Загрязский кри́кнул что́-то свои́м рабо́тникам и че́рез мгнове́ние просу́нул в дыру́ горя́щий фа́кел.

– А ну Пе́тя, посторони́сь! – кри́кнул он па́рню и бро́сил фа́кел вниз. Сле́дом бро́сил и второ́й чуть в сто́рону от пе́рвого.
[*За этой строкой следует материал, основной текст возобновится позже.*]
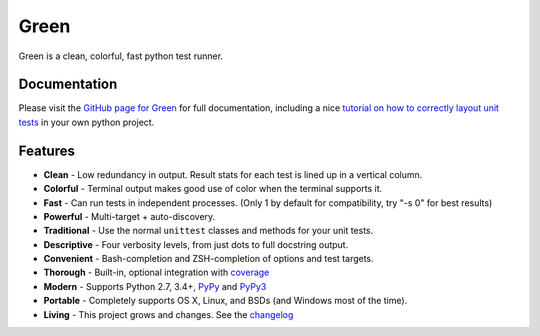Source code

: Green
=====

Green is a clean, colorful, fast python test runner.

Documentation
-------------

Please visit the `GitHub page for Green`_ for full documentation, including a
nice `tutorial on how to correctly layout unit tests`_ in your own python
project.


Features
--------

- **Clean** - Low redundancy in output. Result stats for each test is lined up in a vertical column.
- **Colorful** - Terminal output makes good use of color when the terminal supports it.
- **Fast** - Can run tests in independent processes.  (Only 1 by default for compatibility, try "-s 0" for best results)
- **Powerful** - Multi-target + auto-discovery.
- **Traditional** - Use the normal ``unittest`` classes and methods for your unit tests.
- **Descriptive** - Four verbosity levels, from just dots to full docstring output.
- **Convenient** - Bash-completion and ZSH-completion of options and test targets.
- **Thorough** - Built-in, optional integration with `coverage`_
- **Modern** - Supports Python 2.7, 3.4+, `PyPy`_ and `PyPy3`_
- **Portable** - Completely supports OS X, Linux, and BSDs (and Windows most of the time).
- **Living** - This project grows and changes.  See the `changelog`_


.. _GitHub page for Green: https://github.com/CleanCut/green#green
.. _tutorial on how to correctly layout unit tests: https://github.com/CleanCut/green#unit-test-structure-tutorial
.. _coverage: http://nedbatchelder.com/code/coverage/
.. _PyPy: http://pypy.org
.. _PyPy3: http://pypy.org
.. _changelog: https://github.com/CleanCut/green/blob/master/CHANGELOG.md
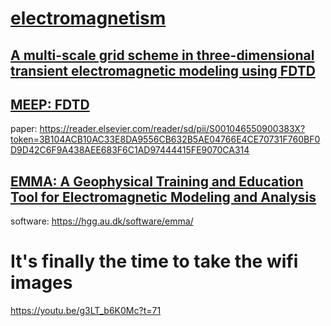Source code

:* [[https://en.wikipedia.org/wiki/Electromagnetism][electromagnetism]]

** [[http://www.geophy.cn/CN/abstract/abstract14810.shtml][A multi-scale grid scheme in three-dimensional transient electromagnetic modeling using FDTD]]
** [[https://meep.readthedocs.io/en/latest/][MEEP: FDTD]]
paper: https://reader.elsevier.com/reader/sd/pii/S001046550900383X?token=3B104ACB10AC33E8DA9556CB632B5AE04766E4CE70731F760BF0D9D42C6F9A438AEE683F6C1AD97444415FE9070CA314
** [[https://www.researchgate.net/publication/250377635_EMMA-A_Geophysical_Training_and_Education_Tool_for_Electromagnetic_Modeling_and_Analysis][EMMA: A Geophysical Training and Education Tool for Electromagnetic Modeling and Analysis]]
software: https://hgg.au.dk/software/emma/

* It's finally the time to take the wifi images
https://youtu.be/g3LT_b6K0Mc?t=71

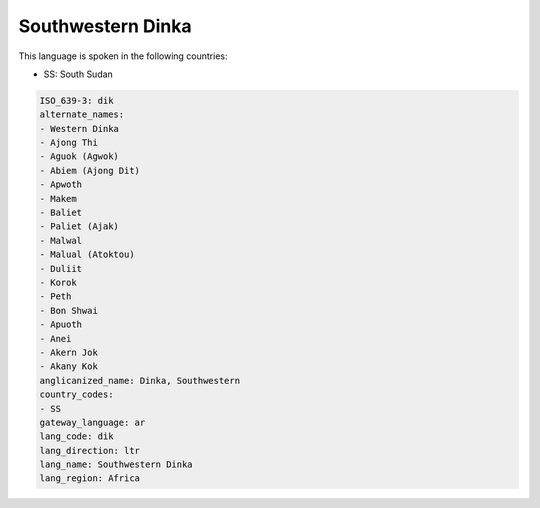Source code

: .. _dik:

Southwestern Dinka
==================

This language is spoken in the following countries:

* SS: South Sudan

.. code-block:: yaml

    ISO_639-3: dik
    alternate_names:
    - Western Dinka
    - Ajong Thi
    - Aguok (Agwok)
    - Abiem (Ajong Dit)
    - Apwoth
    - Makem
    - Baliet
    - Paliet (Ajak)
    - Malwal
    - Malual (Atoktou)
    - Duliit
    - Korok
    - Peth
    - Bon Shwai
    - Apuoth
    - Anei
    - Akern Jok
    - Akany Kok
    anglicanized_name: Dinka, Southwestern
    country_codes:
    - SS
    gateway_language: ar
    lang_code: dik
    lang_direction: ltr
    lang_name: Southwestern Dinka
    lang_region: Africa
Свет впервы́е за сто лет освети́л мра́чное подземе́лье, представля́вшее собо́й большо́й зал с ни́зким сво́дчатым потолко́м, подпёртым кря́жистыми коло́ннами двух са́женей в обхва́т. Из за́ла во все сто́роны вели́ многочи́сленные коридо́ры, не́которые из кото́рых бы́ли откры́ты, други́е закры́ты то́лстыми давно́ сгни́вшими и покоси́вшимися дверя́ми. А не́которые бы́ли про́сто на́глухо зало́жены кирпичо́м и приро́дным ка́мнем. Но гла́вное, что уви́дел Пе́тька в подземе́лье, бы́ли не мра́чные сте́ны из красно́-се́рого кирпича́, не гря́зные зава́ленные му́сором полы́, не коло́нны, поро́сшие то́лстым мхом, а обита́тели э́того угрю́мого ме́ста. Змеи́. Со́тни гадю́к устила́ли собо́й пол, вы́боины стен и тре́щины сво́дов. Они́ собира́лись в огро́мные подви́жные клубки́ в ни́шах и рассе́линах, свиса́ли с гнилы́х попере́чин покоси́вшихся двере́й, по́лзали по капите́лям коло́нн. Копоши́лись у подно́жья о́сыпи на кото́рой стоя́л он едва́ живо́й от стра́ха. До́брый деся́ток ползу́чих га́дов снова́л и среди́ оста́нков челове́ка в ни́ше.